Pourtant, personne n’est épargné, toutes les femmes sont concernées, vos mères, vos sœurs, vos filles et vos épouses. Toutes dépendent bien trop du bon vouloir des hommes pour décider de ce qu’elles doivent faire de leur corps et cela doit cesser, quel qu’en soit le prix. N’y a-t-il aucune empathie pour nos femmes, harcelées, battues, violées, mariées de force à leur violeur, répudiées d’un revers de manche et en plus persécutées par la Loi qui ne leur garantit aucune protection ?

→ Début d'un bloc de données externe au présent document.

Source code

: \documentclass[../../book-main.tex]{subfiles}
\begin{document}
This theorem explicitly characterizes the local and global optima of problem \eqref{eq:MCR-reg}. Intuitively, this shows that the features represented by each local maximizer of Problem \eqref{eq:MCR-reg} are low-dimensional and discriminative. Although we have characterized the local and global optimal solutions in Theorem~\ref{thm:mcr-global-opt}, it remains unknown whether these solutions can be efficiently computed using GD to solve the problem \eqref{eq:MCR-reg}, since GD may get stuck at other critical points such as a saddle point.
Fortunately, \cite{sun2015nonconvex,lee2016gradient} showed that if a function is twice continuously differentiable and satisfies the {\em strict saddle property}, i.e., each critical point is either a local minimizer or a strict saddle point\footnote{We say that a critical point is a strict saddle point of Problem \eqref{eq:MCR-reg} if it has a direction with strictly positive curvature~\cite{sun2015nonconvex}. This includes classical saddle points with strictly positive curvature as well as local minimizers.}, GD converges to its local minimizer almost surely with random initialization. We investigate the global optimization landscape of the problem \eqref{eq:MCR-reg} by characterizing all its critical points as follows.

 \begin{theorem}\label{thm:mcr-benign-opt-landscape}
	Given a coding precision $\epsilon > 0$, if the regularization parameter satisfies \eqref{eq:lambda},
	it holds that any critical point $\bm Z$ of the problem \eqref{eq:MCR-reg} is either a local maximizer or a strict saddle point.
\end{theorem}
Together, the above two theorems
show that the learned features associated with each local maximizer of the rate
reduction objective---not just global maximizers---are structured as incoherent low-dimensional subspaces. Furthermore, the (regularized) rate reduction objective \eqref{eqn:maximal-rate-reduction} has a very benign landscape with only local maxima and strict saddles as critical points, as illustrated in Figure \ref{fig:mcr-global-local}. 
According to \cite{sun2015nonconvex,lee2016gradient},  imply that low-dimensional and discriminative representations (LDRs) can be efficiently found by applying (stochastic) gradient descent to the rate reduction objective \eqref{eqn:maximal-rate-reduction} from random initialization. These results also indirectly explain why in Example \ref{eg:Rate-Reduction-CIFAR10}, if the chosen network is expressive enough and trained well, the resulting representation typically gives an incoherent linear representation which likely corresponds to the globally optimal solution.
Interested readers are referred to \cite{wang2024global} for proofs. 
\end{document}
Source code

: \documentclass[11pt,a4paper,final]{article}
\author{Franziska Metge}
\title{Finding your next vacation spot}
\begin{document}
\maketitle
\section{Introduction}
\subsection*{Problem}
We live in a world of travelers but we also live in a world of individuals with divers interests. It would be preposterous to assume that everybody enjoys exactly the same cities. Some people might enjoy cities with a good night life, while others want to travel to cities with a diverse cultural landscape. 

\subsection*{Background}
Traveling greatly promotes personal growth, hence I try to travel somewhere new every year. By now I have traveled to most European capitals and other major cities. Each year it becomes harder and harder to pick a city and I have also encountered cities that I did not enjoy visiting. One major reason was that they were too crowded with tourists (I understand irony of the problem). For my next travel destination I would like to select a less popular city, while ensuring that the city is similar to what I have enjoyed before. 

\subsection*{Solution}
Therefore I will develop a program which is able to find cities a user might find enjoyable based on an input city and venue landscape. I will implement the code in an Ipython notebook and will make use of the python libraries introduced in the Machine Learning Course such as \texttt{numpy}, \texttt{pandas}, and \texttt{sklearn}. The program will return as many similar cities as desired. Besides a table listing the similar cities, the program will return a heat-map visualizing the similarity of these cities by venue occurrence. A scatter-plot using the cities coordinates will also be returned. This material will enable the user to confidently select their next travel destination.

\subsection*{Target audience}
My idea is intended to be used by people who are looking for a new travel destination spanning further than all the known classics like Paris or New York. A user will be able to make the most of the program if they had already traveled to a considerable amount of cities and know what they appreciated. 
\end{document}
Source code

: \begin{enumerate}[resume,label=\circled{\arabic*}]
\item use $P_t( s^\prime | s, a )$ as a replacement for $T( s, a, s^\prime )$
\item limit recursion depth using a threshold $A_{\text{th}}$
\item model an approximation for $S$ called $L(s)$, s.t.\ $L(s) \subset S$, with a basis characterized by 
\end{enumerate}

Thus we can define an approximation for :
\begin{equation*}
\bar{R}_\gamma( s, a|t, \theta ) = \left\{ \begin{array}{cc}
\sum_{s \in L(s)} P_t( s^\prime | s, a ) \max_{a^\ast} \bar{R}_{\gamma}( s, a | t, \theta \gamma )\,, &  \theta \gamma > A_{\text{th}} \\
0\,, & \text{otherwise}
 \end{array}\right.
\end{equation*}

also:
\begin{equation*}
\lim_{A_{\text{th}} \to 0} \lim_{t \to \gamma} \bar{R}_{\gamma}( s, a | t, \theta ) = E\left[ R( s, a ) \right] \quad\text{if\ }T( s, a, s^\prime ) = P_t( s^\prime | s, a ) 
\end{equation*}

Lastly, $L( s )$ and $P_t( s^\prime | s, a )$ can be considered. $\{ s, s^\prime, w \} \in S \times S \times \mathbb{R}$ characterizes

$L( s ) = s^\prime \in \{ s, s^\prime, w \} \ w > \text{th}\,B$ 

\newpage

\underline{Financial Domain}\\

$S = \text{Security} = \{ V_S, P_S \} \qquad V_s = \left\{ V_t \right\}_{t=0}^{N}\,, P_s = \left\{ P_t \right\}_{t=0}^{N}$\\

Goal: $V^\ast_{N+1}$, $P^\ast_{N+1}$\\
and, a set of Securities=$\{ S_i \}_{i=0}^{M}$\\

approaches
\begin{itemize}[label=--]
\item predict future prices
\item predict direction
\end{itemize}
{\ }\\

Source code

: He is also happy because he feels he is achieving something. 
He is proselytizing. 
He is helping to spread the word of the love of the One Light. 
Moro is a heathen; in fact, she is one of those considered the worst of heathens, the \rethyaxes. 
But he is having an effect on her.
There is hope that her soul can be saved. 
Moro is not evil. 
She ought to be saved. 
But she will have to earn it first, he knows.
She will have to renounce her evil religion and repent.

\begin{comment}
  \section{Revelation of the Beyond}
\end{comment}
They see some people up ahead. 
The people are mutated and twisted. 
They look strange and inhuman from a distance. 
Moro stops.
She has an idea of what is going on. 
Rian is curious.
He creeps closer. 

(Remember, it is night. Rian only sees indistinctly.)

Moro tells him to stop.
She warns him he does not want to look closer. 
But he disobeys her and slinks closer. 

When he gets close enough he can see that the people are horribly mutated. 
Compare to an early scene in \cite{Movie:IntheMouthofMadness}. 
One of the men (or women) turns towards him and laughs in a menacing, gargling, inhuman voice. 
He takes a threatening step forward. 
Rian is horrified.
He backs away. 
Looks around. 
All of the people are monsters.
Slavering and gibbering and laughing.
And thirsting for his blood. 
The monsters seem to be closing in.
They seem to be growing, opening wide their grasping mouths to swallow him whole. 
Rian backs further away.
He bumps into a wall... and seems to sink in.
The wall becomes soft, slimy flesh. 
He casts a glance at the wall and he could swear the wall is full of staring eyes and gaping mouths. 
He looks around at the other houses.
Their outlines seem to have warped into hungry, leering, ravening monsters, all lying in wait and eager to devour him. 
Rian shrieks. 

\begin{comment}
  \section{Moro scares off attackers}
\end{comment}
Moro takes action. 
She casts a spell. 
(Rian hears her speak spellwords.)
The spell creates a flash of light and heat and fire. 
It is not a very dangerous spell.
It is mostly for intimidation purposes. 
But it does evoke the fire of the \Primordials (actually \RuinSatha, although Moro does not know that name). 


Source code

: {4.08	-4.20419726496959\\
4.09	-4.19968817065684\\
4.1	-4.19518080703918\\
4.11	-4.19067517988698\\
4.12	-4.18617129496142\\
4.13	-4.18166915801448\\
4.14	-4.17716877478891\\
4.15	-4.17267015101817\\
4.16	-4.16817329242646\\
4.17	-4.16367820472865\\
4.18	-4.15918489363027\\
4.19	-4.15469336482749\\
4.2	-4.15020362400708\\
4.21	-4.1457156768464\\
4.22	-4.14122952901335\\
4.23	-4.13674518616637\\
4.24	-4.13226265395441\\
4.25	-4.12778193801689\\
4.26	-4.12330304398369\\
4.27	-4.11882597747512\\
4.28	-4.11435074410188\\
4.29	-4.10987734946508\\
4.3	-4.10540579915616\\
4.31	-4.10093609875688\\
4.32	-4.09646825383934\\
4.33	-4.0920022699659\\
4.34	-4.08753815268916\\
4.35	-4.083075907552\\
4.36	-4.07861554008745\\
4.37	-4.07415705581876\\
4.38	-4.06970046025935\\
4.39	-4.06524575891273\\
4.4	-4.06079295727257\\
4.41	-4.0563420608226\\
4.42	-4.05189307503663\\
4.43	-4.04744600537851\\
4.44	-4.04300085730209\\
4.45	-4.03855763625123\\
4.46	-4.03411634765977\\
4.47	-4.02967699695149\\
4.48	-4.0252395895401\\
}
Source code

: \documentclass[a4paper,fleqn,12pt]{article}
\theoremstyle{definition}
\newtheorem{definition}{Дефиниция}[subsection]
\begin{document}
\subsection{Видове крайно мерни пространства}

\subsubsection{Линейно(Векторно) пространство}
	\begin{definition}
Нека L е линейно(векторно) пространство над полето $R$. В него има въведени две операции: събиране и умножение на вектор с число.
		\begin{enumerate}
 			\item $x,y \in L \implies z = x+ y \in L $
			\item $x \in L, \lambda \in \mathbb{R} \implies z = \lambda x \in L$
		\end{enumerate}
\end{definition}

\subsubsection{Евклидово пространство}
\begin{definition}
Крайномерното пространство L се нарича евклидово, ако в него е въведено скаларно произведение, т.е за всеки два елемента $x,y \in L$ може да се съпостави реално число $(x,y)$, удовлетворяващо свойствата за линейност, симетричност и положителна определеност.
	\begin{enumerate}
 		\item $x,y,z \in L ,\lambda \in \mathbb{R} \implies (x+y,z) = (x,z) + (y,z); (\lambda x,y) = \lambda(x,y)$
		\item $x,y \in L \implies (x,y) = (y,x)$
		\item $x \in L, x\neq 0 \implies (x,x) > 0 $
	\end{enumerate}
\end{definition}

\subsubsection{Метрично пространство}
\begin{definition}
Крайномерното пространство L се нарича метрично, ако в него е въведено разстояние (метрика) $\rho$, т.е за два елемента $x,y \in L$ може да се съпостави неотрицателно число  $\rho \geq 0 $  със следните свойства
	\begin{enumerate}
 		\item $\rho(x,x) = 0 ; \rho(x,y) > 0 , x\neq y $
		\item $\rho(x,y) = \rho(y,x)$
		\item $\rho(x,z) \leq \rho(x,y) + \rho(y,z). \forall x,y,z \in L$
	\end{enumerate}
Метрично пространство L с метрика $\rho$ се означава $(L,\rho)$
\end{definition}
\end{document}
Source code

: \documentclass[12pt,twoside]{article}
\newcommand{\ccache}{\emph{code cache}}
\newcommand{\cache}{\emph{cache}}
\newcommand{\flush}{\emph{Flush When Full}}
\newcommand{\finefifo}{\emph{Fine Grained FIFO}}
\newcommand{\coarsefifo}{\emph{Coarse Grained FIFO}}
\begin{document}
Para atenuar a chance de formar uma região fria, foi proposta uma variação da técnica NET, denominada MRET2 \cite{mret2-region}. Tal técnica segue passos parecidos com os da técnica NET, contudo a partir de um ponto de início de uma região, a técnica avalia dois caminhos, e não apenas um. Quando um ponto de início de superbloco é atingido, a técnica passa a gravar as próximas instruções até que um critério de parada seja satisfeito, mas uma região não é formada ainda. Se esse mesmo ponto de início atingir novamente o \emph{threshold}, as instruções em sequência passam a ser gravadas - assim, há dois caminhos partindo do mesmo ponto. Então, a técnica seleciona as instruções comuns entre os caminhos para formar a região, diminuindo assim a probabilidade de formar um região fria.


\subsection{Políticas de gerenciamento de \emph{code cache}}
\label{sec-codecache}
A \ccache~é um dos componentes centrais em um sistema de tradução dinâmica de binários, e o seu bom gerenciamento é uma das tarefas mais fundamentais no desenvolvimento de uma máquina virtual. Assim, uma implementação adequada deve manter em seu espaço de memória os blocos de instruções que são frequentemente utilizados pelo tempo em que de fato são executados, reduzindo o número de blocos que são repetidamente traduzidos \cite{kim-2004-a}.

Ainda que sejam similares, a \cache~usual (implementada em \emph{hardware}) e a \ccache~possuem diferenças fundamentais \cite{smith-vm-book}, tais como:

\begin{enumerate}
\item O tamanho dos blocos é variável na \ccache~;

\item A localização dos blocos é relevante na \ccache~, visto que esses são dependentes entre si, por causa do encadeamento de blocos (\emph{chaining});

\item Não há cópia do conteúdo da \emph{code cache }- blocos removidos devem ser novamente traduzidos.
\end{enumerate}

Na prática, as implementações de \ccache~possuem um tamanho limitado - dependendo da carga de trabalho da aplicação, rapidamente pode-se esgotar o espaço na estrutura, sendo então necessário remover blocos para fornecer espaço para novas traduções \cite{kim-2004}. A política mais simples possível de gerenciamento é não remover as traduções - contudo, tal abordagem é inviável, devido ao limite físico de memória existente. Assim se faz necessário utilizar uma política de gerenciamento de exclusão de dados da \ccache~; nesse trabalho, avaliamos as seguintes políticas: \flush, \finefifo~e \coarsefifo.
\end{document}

Il ne s’agit ni de défendre la journaliste, ni la nièce de Raissouni, ni de crier au complot, ni de faire du féminisme militant, mais de s’ériger en défenseurs de la dignité humaine, des valeurs universelles portées par notre religion également, de protéger les plus faibles, surtout lorsqu’ils le sont par la force de lois archaïques.
S’il y a hypocrisie, c’est surtout sur les conséquences de l’application de lois qui ne protègent pas les citoyens de manière égalitaire. Soyons clairs, qu’il y ait adultère, relation sexuelle hors mariage, avortement, c’est toujours la femme marocaine qui en subit les conséquences les plus concrètes, y compris la marginalisation de la société.
Si les réactions sur le web sont aussi nombreuses et de voix si différentes, force est de constater qu’encore une fois ceux qui devraient prendre la parole, les partis politiques et leurs dirigeants, sont muets comme des carpes, drapés de leur lâcheté habituelle.
Mais, de grâce, à ceux qui ont compris il y a quelques années que la Moudawana devait être amendée, qui ont sollicité l’inclusion du patrimoine judaïque dans notre constitution ou la reconnaissance de l’Amazigh, attaquez-vous à ce fléau qui ronge notre société, à cette insécurité de tous les instants pour nos femmes qui accentue le pouvoir de coercition des hommes.
Nous ne voulons pas de ce Maroc « moderne » s’il peut faire autant de mal à celles à qui il doit tout.